Constructing a Bitcoin transaction, and getting the network to accept it, costs virtually no energy whatsoever. What costs energy is grinding through the nonce space to find valid blocks. Miners do this because they are compensated primarily with the coinbase reward of 6.25 BTC per block, which is defined in the protocol. Currently, miners collect about 15 percent of their total revenue of $40m per day in fees. But it’s important to decompose transaction fees and general revenue from creating blocks. Miners collect that coinbase reward regardless of whether they include transactions in blocks. On occasion, they mine empty blocks and collect that 6.25 per-block reward regardless.
The individual payments made when you swipe your card are several layers removed from the final flows of funds between banks.
The quantity of resources that miners are willing to spend on mining is purely a function of three variables: the price of bitcoin, the issuance rate, and the fees transactors are paying to use the chain. Of those three, the first two matter most. As mentioned, fees are not a major source of revenue today. The system is naturally equilibrating: if the price of bitcoin goes up, or fees dramatically rise, miner margins expand, inducing existing miners to increase their expenditure, or new miners to enter the market. Thus margins contract to a level where mining is just barely profitable.
As defined in the protocol, the per-block reward is cut in half every four years. This reduces bitcoin’s issuance rate and thus the miner revenue. So, in the long term, miner revenue from issuance will dramatically contract. As 88% of all coins have been mined already, mining is structurally shrinking, not a growing industry. Academic prognostications of a climate-destroying feedback loop are therefore wildly off-base. While fees are expected to compensate miners in the long term, it’s unlikely that users would stomach $1000 fees. In a purely fee-based system with $10 fees and, optimistically, 800,000 transactions per day, miner revenue would total $2.9 billion per year – far less than the current $16.4 billion in annualized miner revenue.
Thus most of the miner expenditure – and hence carbon outlay – from Bitcoin is due to largely invariant coin issuance rather than any variable that’s correlated to transactional intensity. This fact invalidates the “energy cost of transactions” metric that critics like to promote. It is issuance that largely finances miners, not transactions. And because most coins have been issued already, Bitcoin’s future carbon outlay is likely to shrink. This is to say nothing of the energy mix that miners employ – and as we know, renewables and otherwise-vented natural gas make up a meaningful component of the industry. According to the Cambridge Center for Alternative Finance, 39% of Bitcoin’s energy outlay derives from renewables, with 76% of miners using renewables in some capacity.

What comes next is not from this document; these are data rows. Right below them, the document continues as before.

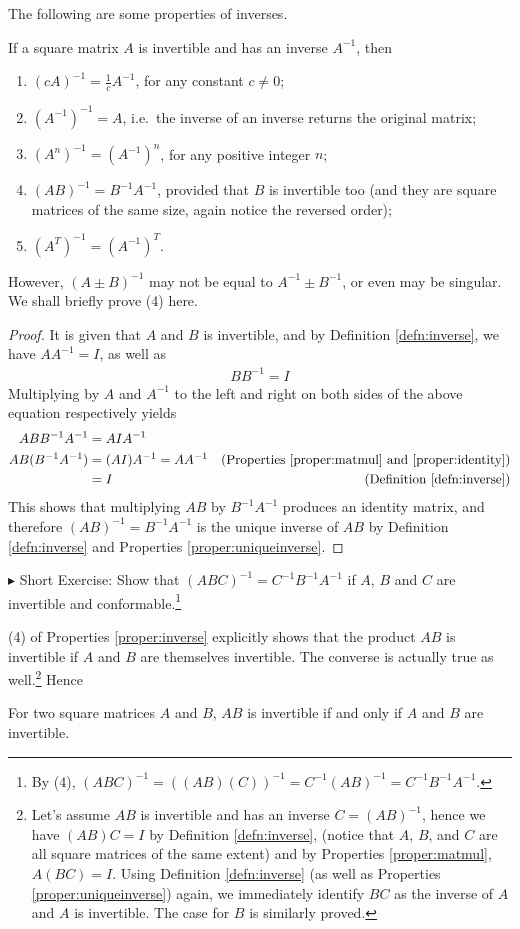 The following are some properties of inverses.
\begin{proper}
\label{proper:inverse}
If a square matrix $A$ is invertible and has an inverse $A^{-1}$, then
\begin{enumerate}
\item $(cA)^{-1} = \frac{1}{c}A^{-1}$, for any constant $c \neq 0$;
\item $(A^{-1})^{-1} = A$, i.e.\ the inverse of an inverse returns the original matrix;
\item $(A^n)^{-1} = (A^{-1})^n$, for any positive integer $n$;
\item $(AB)^{-1} = B^{-1}A^{-1}$, provided that $B$ is invertible too (and they are square matrices of the same size, again notice the reversed order);
\item $(A^T)^{-1} = (A^{-1})^T$.
\end{enumerate}
\end{proper}
However, $(A\pm B)^{-1}$ may not be equal to $A^{-1} \pm B^{-1}$, or even may be singular. We shall briefly prove (4) here.
\begin{proof}
It is given that $A$ and $B$ is invertible, and by Definition \ref{defn:inverse}, we have $AA^{-1} = I$, as well as 
\begin{align*}
BB^{-1} = I    
\end{align*}
Multiplying by $A$ and $A^{-1}$ to the left and right on both sides of the above equation respectively yields
\begin{align*}
ABB^{-1}A^{-1} &= AIA^{-1} \\
AB(B^{-1}A^{-1}) &= (AI)A^{-1} = AA^{-1} & \text{(Properties \ref{proper:matmul} and \ref{proper:identity})} \\
&= I & \text{(Definition \ref{defn:inverse})}
\end{align*}
This shows that multiplying $AB$ by $B^{-1}A^{-1}$ produces an identity matrix, and therefore $(AB)^{-1} = B^{-1}A^{-1}$ is the unique inverse of $AB$ by Definition \ref{defn:inverse} and Properties \ref{proper:uniqueinverse}.
\end{proof}
$\blacktriangleright$ Short Exercise: Show that $(ABC)^{-1} = C^{-1}B^{-1}A^{-1}$ if $A$, $B$ and $C$ are invertible and conformable.\footnote{By (4), $(ABC)^{-1} = ((AB)(C))^{-1} = C^{-1}(AB)^{-1} = C^{-1}B^{-1}A^{-1}$.}\par
(4) of Properties \ref{proper:inverse} explicitly shows that the product $AB$ is invertible if $A$ and $B$ are themselves invertible. The converse is actually true as well.\footnote{Let's assume $AB$ is invertible and has an inverse $C = (AB)^{-1}$, hence we have $(AB)C = I$ by Definition \ref{defn:inverse}, (notice that $A$, $B$, and $C$ are all square matrices of the same extent) and by Properties \ref{proper:matmul}, $A(BC) = I$. Using Definition \ref{defn:inverse} (as well as Properties \ref{proper:uniqueinverse}) again, we immediately identify $BC$ as the inverse of $A$ and $A$ is invertible. The case for $B$ is similarly proved.} Hence
\begin{proper}
\label{proper:ABinv}
For two square matrices $A$ and $B$, $AB$ is invertible if and only if $A$ and $B$ are invertible.
\end{proper}

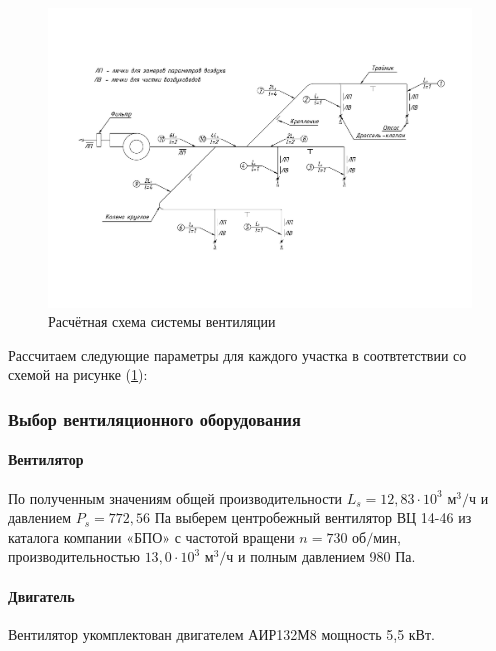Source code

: \begin{figure}[ht]
    \centering
    \includegraphics[width=\textwidth, keepaspectratio, clip=true, trim=0mm 35mm 0mm 40mm]
                    {./src/ecology/pictures/vent_system_arrangement}
    \caption{Расчётная схема системы вентиляции}
    \label{pic_vent_system_arrangement}
\end{figure}

Рассчитаем следующие параметры для каждого участка в соотвтетствии со схемой на
рисунке (\ref{pic_vent_system_arrangement}):



\subsubsection{Выбор вентиляционного оборудования}

\paragraph{Вентилятор}
По полученным значениям общей производительности $L_s = 12,83 \cdot 10^3 \text{ м}^3 / \text{ч}$
и давлением $P_s = 772,56 \text{ Па}$ выберем центробежный
вентилятор ВЦ 14-46 из каталога компании «БПО» с частотой вращени
$n = 730 \text{ об/мин}$, производительностью $13,0 \cdot 10^3 \text{ м}^3 / \text{ч}$
и полным давлением 980 Па.

\paragraph{Двигатель}
Вентилятор укомплектован двигателем АИР132М8 мощность 5,5 кВт.

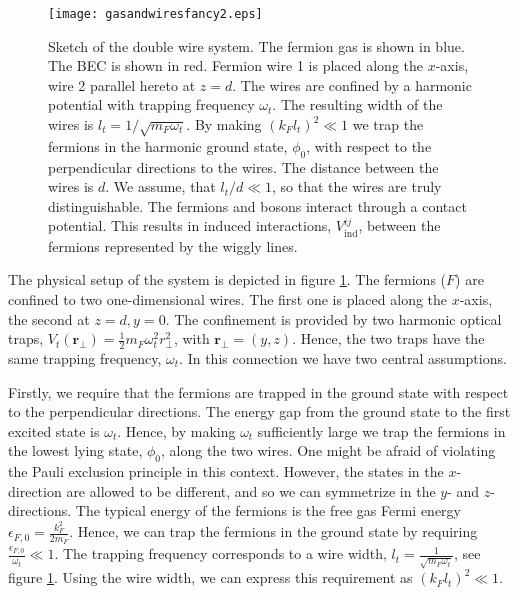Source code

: \begin{figure} 
\begin{center}  
\texttt{[image: gasandwiresfancy2.eps]}  
\caption{Sketch of the double wire system. The fermion gas is shown in blue. The BEC is shown in red. Fermion wire 1 is placed along the $x$-axis, wire 2 parallel hereto at $z = d$. The wires are confined by a harmonic potential with trapping frequency $\omega_t$. The resulting width of the wires is $l_t = 1/\sqrt{m_F\omega_t}$. By making $(k_Fl_t)^2 \ll 1$ we trap the fermions in the harmonic ground state, $\phi_0$, with respect to the perpendicular directions to the wires. The distance between the wires is $d$. We assume, that $l_t / d \ll 1$, so that the wires are truly distinguishable. The fermions and bosons interact through a contact potential. This results in induced interactions, $V^{ij}_{\text{ind}}$, between the fermions represented by the wiggly lines.}  
\label{fig.gasandwires}  
\end{center}    
\end{figure}

The physical setup of the system is depicted in figure \ref{fig.gasandwires}. The fermions ($F$) are confined to two one-dimensional wires. The first one is placed along the $x$-axis, the second at $z = d, y = 0$. The confinement is provided by two harmonic optical traps, $V_t(\mathbf{r}_{\perp}) = \frac{1}{2}m_F\omega_t^2r_{\perp}^2$, with $\mathbf{r}_{\perp} = (y, z)$. Hence, the two traps have the same trapping frequency, $\omega_t$. In this connection we have two central assumptions. 

Firstly, we require that the fermions are trapped in the ground state with respect to the perpendicular directions. The energy gap from the ground state to the first excited state is $\omega_t$. Hence, by making $\omega_t$ sufficiently large we trap the fermions in the lowest lying state, $\phi_0$, along the two wires. One might be afraid of violating the Pauli exclusion principle in this context. However, the states in the $x$-direction are allowed to be different, and so we can symmetrize in the $y$- and $z$-directions. The typical energy of the fermions is the free gas Fermi energy $\epsilon_{F,0} = \frac{k_F^2}{2m_F}$. Hence, we can trap the fermions in the ground state by requiring $\frac{\epsilon_{F,0}}{\omega_t} \ll 1$. The trapping frequency corresponds to a wire width, $l_t = \frac{1}{\sqrt{m_F\omega_t}}$, see figure \ref{fig.gasandwires}. Using the wire width, we can express this requirement as $(k_Fl_t)^2 \ll 1$. 


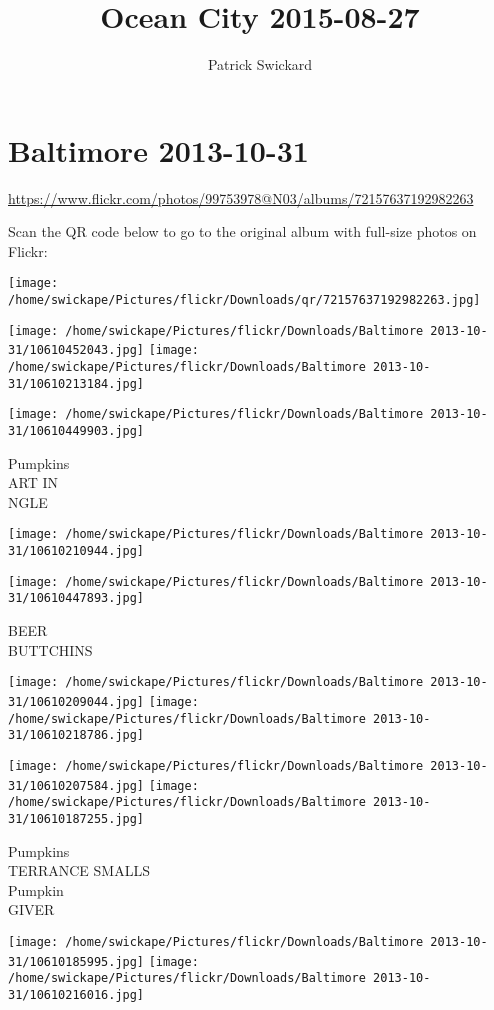 \documentclass[10pt,letterpaper]{article}
\title{Ocean City 2015-08-27}
\author{Patrick Swickard}
\date{}
\begin{document}
\section*{Baltimore 2013-10-31}

\url{https://www.flickr.com/photos/99753978@N03/albums/72157637192982263}

Scan the QR code below to go to the original album with full-size photos on Flickr:

\texttt{[image: /home/swickape/Pictures/flickr/Downloads/qr/72157637192982263.jpg]}
\pagebreak

\texttt{[image: /home/swickape/Pictures/flickr/Downloads/Baltimore 2013-10-31/10610452043.jpg]}
\texttt{[image: /home/swickape/Pictures/flickr/Downloads/Baltimore 2013-10-31/10610213184.jpg]}

\texttt{[image: /home/swickape/Pictures/flickr/Downloads/Baltimore 2013-10-31/10610449903.jpg]}

Pumpkins\\
ART IN\\
NGLE
\pagebreak

\texttt{[image: /home/swickape/Pictures/flickr/Downloads/Baltimore 2013-10-31/10610210944.jpg]}

\vspace{0.25in}
\texttt{[image: /home/swickape/Pictures/flickr/Downloads/Baltimore 2013-10-31/10610447893.jpg]}

BEER\\
BUTTCHINS
\pagebreak

\texttt{[image: /home/swickape/Pictures/flickr/Downloads/Baltimore 2013-10-31/10610209044.jpg]}
\texttt{[image: /home/swickape/Pictures/flickr/Downloads/Baltimore 2013-10-31/10610218786.jpg]}

\texttt{[image: /home/swickape/Pictures/flickr/Downloads/Baltimore 2013-10-31/10610207584.jpg]}
\texttt{[image: /home/swickape/Pictures/flickr/Downloads/Baltimore 2013-10-31/10610187255.jpg]}

Pumpkins\\
TERRANCE SMALLS\\
Pumpkin\\
GIVER
\pagebreak

\texttt{[image: /home/swickape/Pictures/flickr/Downloads/Baltimore 2013-10-31/10610185995.jpg]}
\texttt{[image: /home/swickape/Pictures/flickr/Downloads/Baltimore 2013-10-31/10610216016.jpg]}
\end{document}
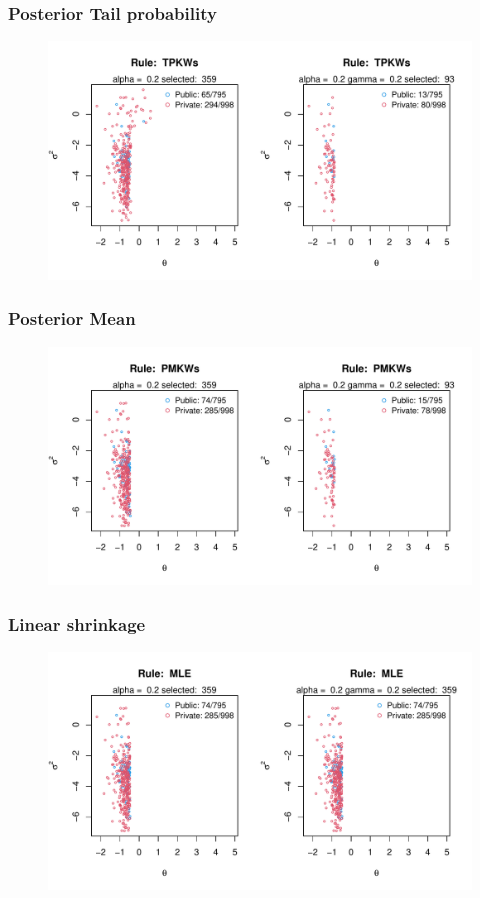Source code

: \documentclass[10pt,mathserif]{beamer}
\begin{document}
\begin{frame}
  \frametitle{Posterior Tail probability}
  \begin{figure}
    \centering
    \includegraphics[width=\textwidth]{../../Figures/2013-2022/GMM/GLVmix/Left_0.2_0.2_TPKWs.pdf}
  \end{figure}
\end{frame}

\begin{frame}
  \frametitle{Posterior Mean}
  \begin{figure}
    \centering
    \includegraphics[width=\textwidth]{../../Figures/2013-2022/GMM/GLVmix/Left_0.2_0.2_PMKWs.pdf}
  \end{figure}
\end{frame}

\begin{frame}
  \frametitle{Linear shrinkage}
  \begin{figure}
    \centering
    \includegraphics[width=\textwidth]{../../Figures/2013-2022/GMM/GLVmix/Left_0.2_0.2_MLE.pdf}
  \end{figure}
\end{frame}
\end{document}
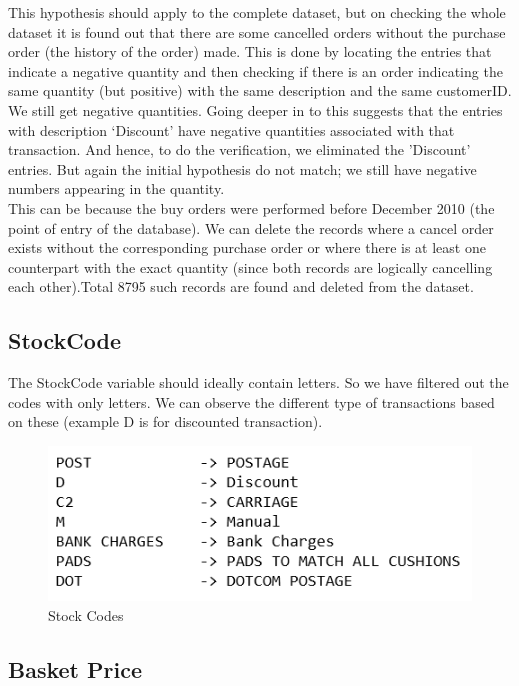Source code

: This hypothesis should apply to the complete dataset, but on checking the whole dataset it is found out that there are some cancelled orders without the purchase order (the history of the order) made. This is done by locating the entries that indicate a negative quantity and then checking if there is an order indicating the same quantity (but positive) with the same description and the same customerID. We still get negative quantities. Going deeper in to this suggests that the entries with description `Discount' have negative quantities associated with that transaction. And hence, to do the verification, we eliminated the 'Discount' entries. But again the initial hypothesis do not match; we still have negative numbers appearing in the quantity.\\
This can be because the buy orders were performed before December 2010 (the point of entry of the database). We can delete the records where a cancel order exists without the corresponding purchase order or where there is at least one counterpart with the exact quantity (since both records are logically cancelling each other).Total 8795 such records are found and deleted from the dataset.\\

\subsection{StockCode}

The StockCode variable should ideally contain letters. So we have filtered out the codes with only letters. We can observe the different type of transactions based on these (example D is for discounted transaction).\\

\begin{figure}[H]
\caption{Stock Codes}
\label{2.4}
\centering
\includegraphics[width=\columnwidth]{images/2_4.PNG}
\end{figure}

\subsection{Basket Price}

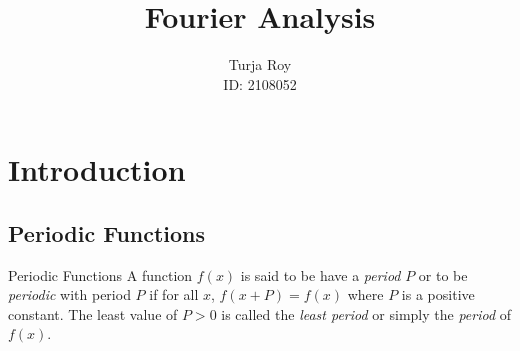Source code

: \documentclass[12pt]{article}
\title{
    \textbf{Fourier Analysis}
}
\author{
    Turja Roy\\
    ID: 2108052
}
\date{}
\numberwithin{equation}{subsection}
\begin{document}
\maketitle
\tableofcontents
\newpage


\section{Introduction}

\subsection{Periodic Functions}
\begin{definition}{Periodic Functions}{}
    A function $f(x)$ is said to be have a \textit{period} $P$ or to be \textit{periodic} with period $P$ if for all $x$, $f(x+P) = f(x)$ where $P$ is a positive constant. The least value of $P>0$ is called the \textit{least period} or simply the \textit{period} of $f(x)$.
\end{definition}
\end{document}
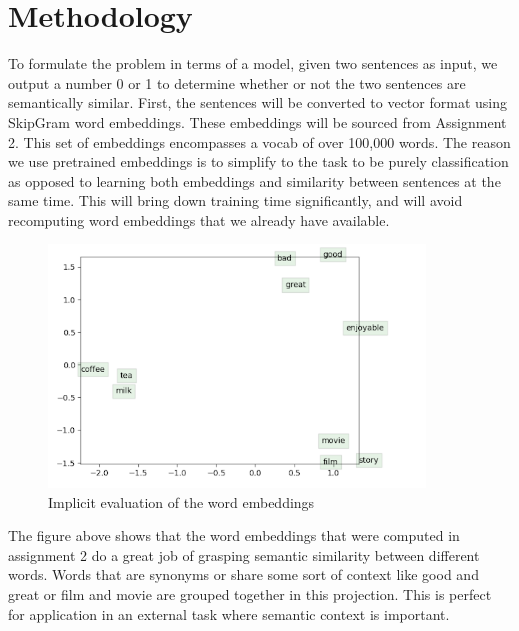 \documentclass{article}
\begin{document}
\section{Methodology}
To formulate the problem in terms of a model, given two sentences as input, we output a number 0 or 1 to determine whether or not the two sentences are semantically similar. First, the sentences will be converted to vector format using SkipGram word embeddings. These embeddings will be sourced from Assignment 2. This set of embeddings encompasses a vocab of over 100,000 words. The reason we use pretrained embeddings is to simplify to the task to be purely classification as opposed to learning both embeddings and similarity between sentences at the same time. This will bring down training time significantly, and will avoid recomputing word embeddings that we already have available.
\begin{figure}[htp]
    \centering
    \includegraphics[width=10cm]{embeddings.png}
    \caption{Implicit evaluation of the word embeddings}
\end{figure}

The figure above shows that the word embeddings that were computed in assignment 2 do a great job of grasping semantic similarity between different words. Words that are synonyms or share some sort of context like good and great or film and movie are grouped together in this projection. This is perfect for application in an external task where semantic context is important.
\end{document}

Therefore, comparisons to Visa and other payments systems should be met with extreme skepticism. Bitcoin is a full-stack monetary system with no outside dependencies; Visa is a small part of the U.S.-dollar stack that relies, among other things, on eleven aircraft carriers patrolling the world’s oceans and enforcing dollar hegemony. Visa payments rely on a vast interconnected infrastructure of clearing and settlement. Bitcoin transactions are natively final and settle right away – they are more comparable to wire transfers. The energy exchange rate comparisons must take these differences into account.